(Collected data)
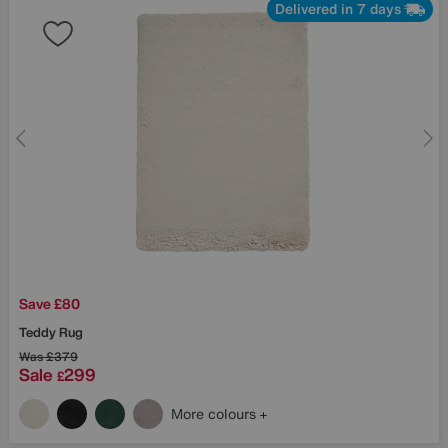
Delivered in 7 days
Save £80
Teddy Rug
Was
£379
Sale
299
£
More colours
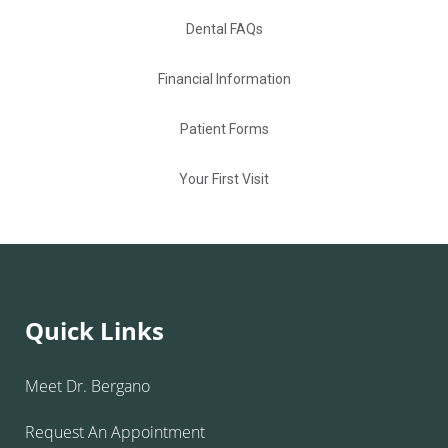
Dental FAQs
Financial Information
Patient Forms
Your First Visit
Quick Links
Meet Dr. Bergano
Request An Appointment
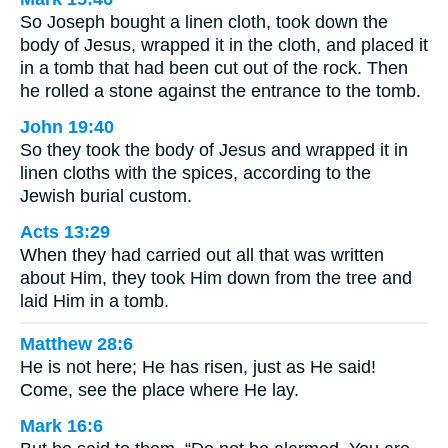
So Joseph bought a linen cloth, took down the
body of Jesus, wrapped it in the cloth, and placed it
in a tomb that had been cut out of the rock. Then
he rolled a stone against the entrance to the tomb.
John 19:40
So they took the body of Jesus and wrapped it in
linen cloths with the spices, according to the
Jewish burial custom.
Acts 13:29
When they had carried out all that was written
about Him, they took Him down from the tree and
laid Him in a tomb.
Matthew 28:6
He is not here; He has risen, just as He said!
Come, see the place where He lay.
Mark 16:6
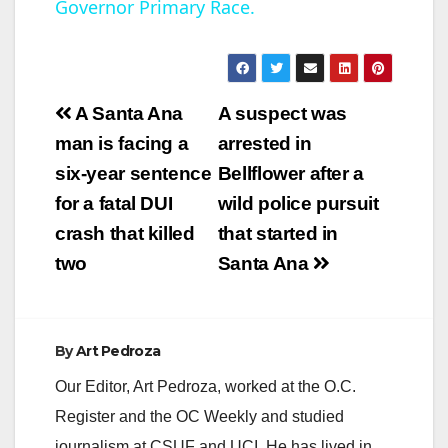
Governor Primary Race.
a
y
Post
A Santa Ana
A suspect was
V
navigation
man is facing a
arrested in
six-year sentence
Bellflower after a
i
for a fatal DUI
wild police pursuit
crash that killed
that started in
d
two
Santa Ana
e
By
Art Pedroza
o
Our Editor, Art Pedroza, worked at the O.C.
Register and the OC Weekly and studied
journalism at CSUF and UCI. He has lived in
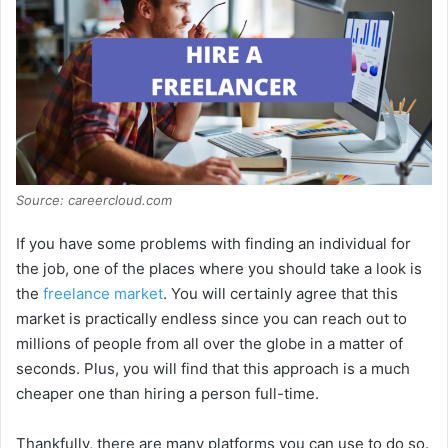
Source: careercloud.com
If you have some problems with finding an individual for
the job, one of the places where you should take a look is
the
freelance market
. You will certainly agree that this
market is practically endless since you can reach out to
millions of people from all over the globe in a matter of
seconds. Plus, you will find that this approach is a much
cheaper one than hiring a person full-time.
Thankfully, there are many platforms you can use to do so.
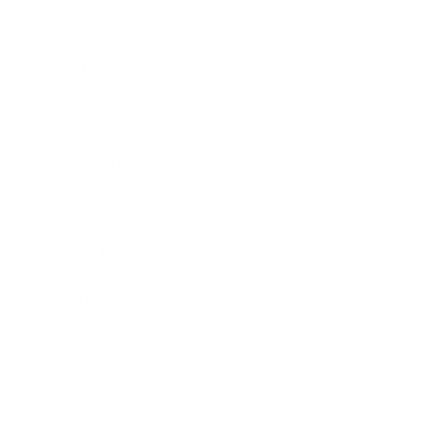
Business
Career
Leadership
Mindset
Lifestyle
Health & Wellness
Relationships
Technology
Society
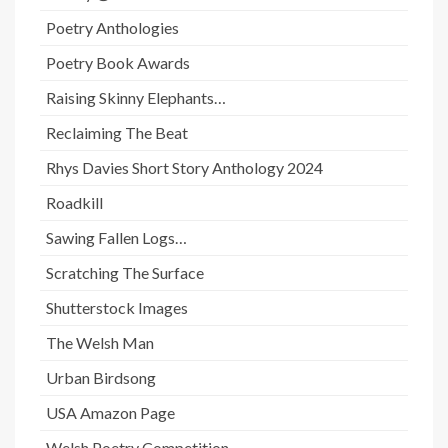
Poetry Anthologies
Poetry Book Awards
Raising Skinny Elephants…
Reclaiming The Beat
Rhys Davies Short Story Anthology 2024
Roadkill
Sawing Fallen Logs…
Scratching The Surface
Shutterstock Images
The Welsh Man
Urban Birdsong
USA Amazon Page
Welsh Poetry Competition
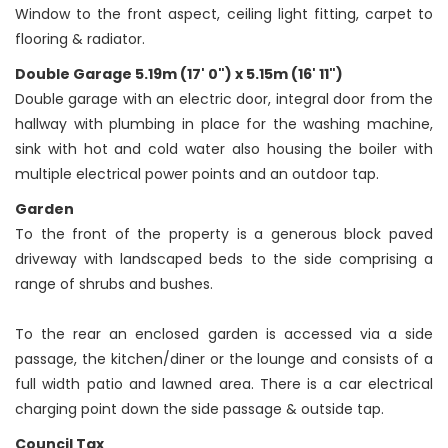
Window to the front aspect, ceiling light fitting, carpet to
flooring & radiator.
Double Garage 5.19m (17' 0") x 5.15m (16' 11")
Double garage with an electric door, integral door from the
hallway with plumbing in place for the washing machine,
sink with hot and cold water also housing the boiler with
multiple electrical power points and an outdoor tap.
Garden
To the front of the property is a generous block paved
driveway with landscaped beds to the side comprising a
range of shrubs and bushes.
To the rear an enclosed garden is accessed via a side
passage, the kitchen/diner or the lounge and consists of a
full width patio and lawned area. There is a car electrical
charging point down the side passage & outside tap.
Council Tax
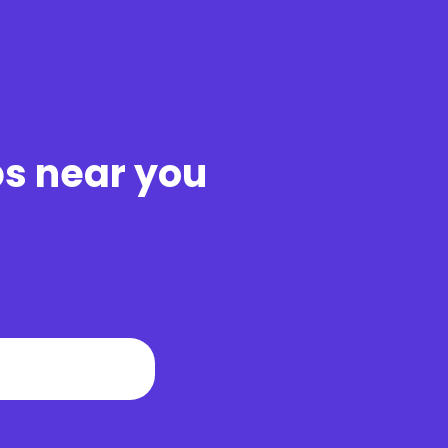
bs near you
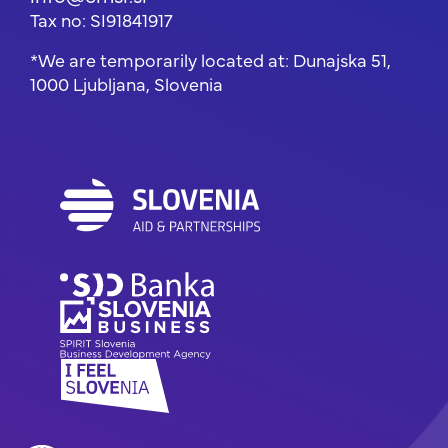
Tax no: SI91841917
*We are temporarily located at: Dunajska 51,
1000 Ljubljana, Slovenia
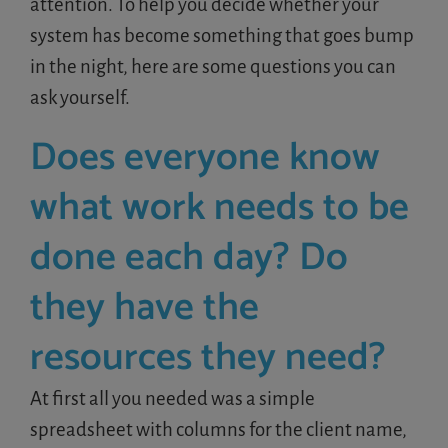
attention. To help you decide whether your
system has become something that goes bump
in the night, here are some questions you can
ask yourself.
Does everyone know
what work needs to be
done each day? Do
they have the
resources they need?
At first all you needed was a simple
spreadsheet with columns for the client name,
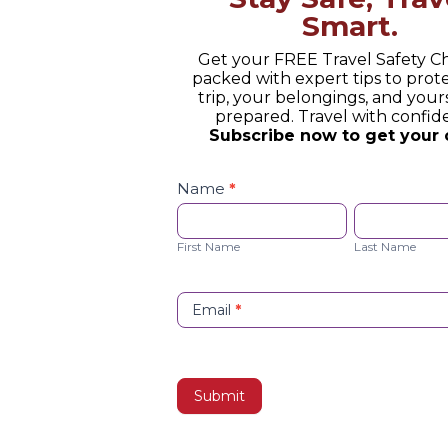
Smart.
Get your FREE Travel Safety Ch
packed with expert tips to prot
trip, your belongings, and yours
prepared. Travel with confid
Subscribe now to get your 
Safety
Checklist
Name
*
Opt-
First
Last
in
Name
Name
First Name
Last Name
Email
*
Collection: Immersive Argentina” ex
a wine tasting—it’s an intimate co
ies. From the moment you arrive, th
Submit
culously maintained vineyards, you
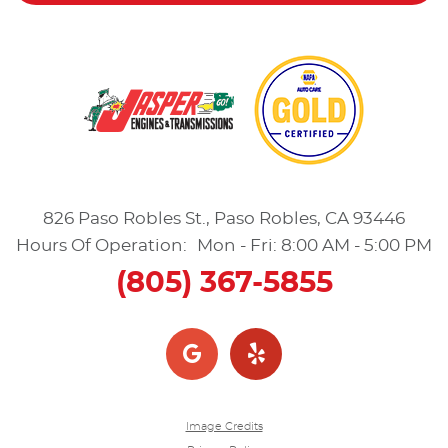
826 Paso Robles St.
,
Paso Robles, CA 93446
Hours Of Operation:
Mon - Fri: 8:00 AM - 5:00 PM
(805) 367-5855
Image Credits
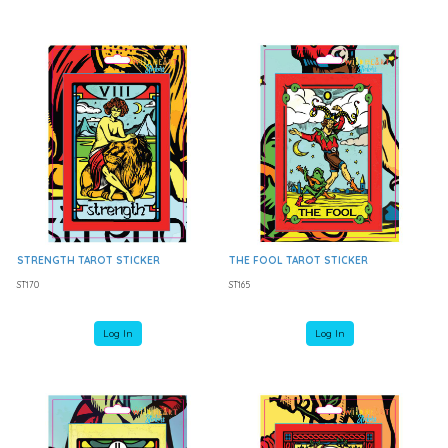
STRENGTH TAROT STICKER
THE FOOL TAROT STICKER
ST170
ST165
Log In
Log In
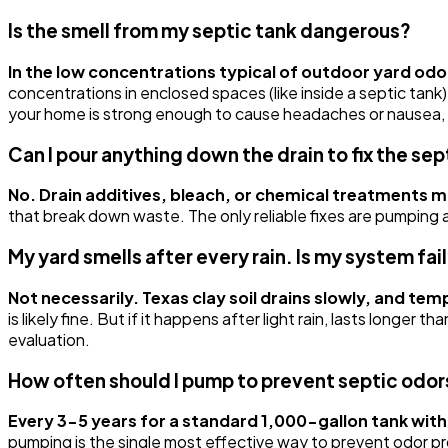
Is the smell from my septic tank dangerous?
In the low concentrations typical of outdoor yard od
concentrations in enclosed spaces (like inside a septic tank)
your home is strong enough to cause headaches or nausea, ve
Can I pour anything down the drain to fix the sep
No. Drain additives, bleach, or chemical treatments 
that break down waste. The only reliable fixes are pumping a 
My yard smells after every rain. Is my system fai
Not necessarily. Texas clay soil drains slowly, and te
is likely fine. But if it happens after light rain, lasts longer
evaluation.
How often should I pump to prevent septic odor
Every 3-5 years for a standard 1,000-gallon tank with 
pumping is the single most effective way to prevent odor p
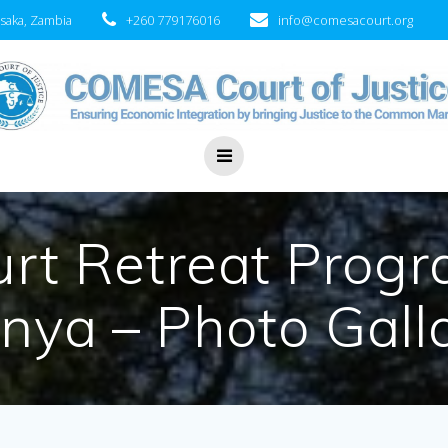
saka, Zambia
+260 779176016
info@comesacourt.org
t Retreat Progr
nya – Photo Gall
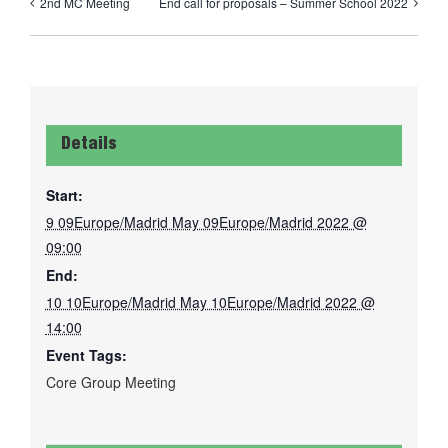
2nd MC Meeting
End call for proposals – Summer School 2022
Details
Start:
9 09Europe/Madrid May 09Europe/Madrid 2022 @
09:00
End:
10 10Europe/Madrid May 10Europe/Madrid 2022 @
14:00
Event Tags:
Core Group Meeting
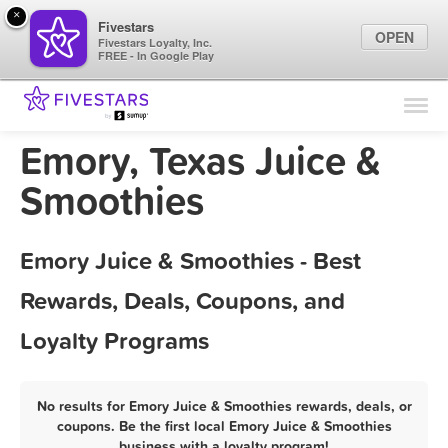
×
Fivestars
OPEN
Fivestars Loyalty, Inc.
FREE - In Google Play
Find Locations
For Businesses
Emory, Texas Juice &
Marketing Tips
Smoothies
Sign In
Emory Juice & Smoothies - Best
Rewards, Deals, Coupons, and
Loyalty Programs
No results for Emory Juice & Smoothies rewards, deals, or
coupons. Be the first local Emory Juice & Smoothies
business with a loyalty program!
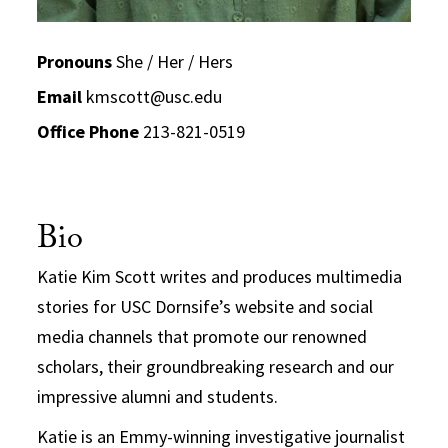
Pronouns
She / Her / Hers
Email
kmscott@usc.edu
Office Phone
213-821-0519
Bio
Katie Kim Scott writes and produces multimedia
stories for USC Dornsife’s website and social
media channels that promote our renowned
scholars, their groundbreaking research and our
impressive alumni and students.
Katie is an Emmy-winning investigative journalist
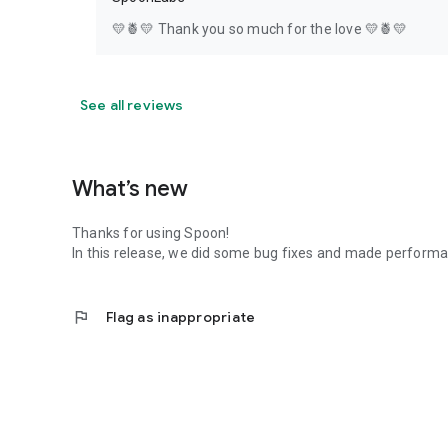
💛🍍💛 Thank you so much for the love 💛🍍💛
See all reviews
What’s new
Thanks for using Spoon!
In this release, we did some bug fixes and made perfor
flag
Flag as inappropriate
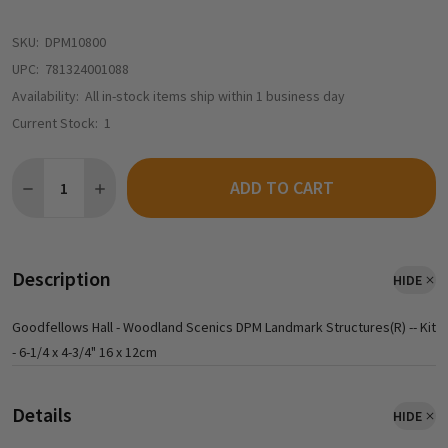
SKU:
DPM10800
UPC:
781324001088
Availability:
All in-stock items ship within 1 business day
Current Stock:
1
Quantity:
ADD TO CART
DECREASE QUANTITY OF DESIGN PRESERVATION MODELS (DPM) 
INCREASE QUANTITY OF DESIGN PRESERVATION MODE
Description
HIDE
Goodfellows Hall - Woodland Scenics DPM Landmark Structures(R) -- Kit
- 6-1/4 x 4-3/4" 16 x 12cm
Details
HIDE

To-do item: Copy, from the data above, every line where the word "took" appears.

Response to the exercise:
So Joseph bought a linen cloth, took down the
So they took the body of Jesus and wrapped it in
about Him, they took Him down from the tree and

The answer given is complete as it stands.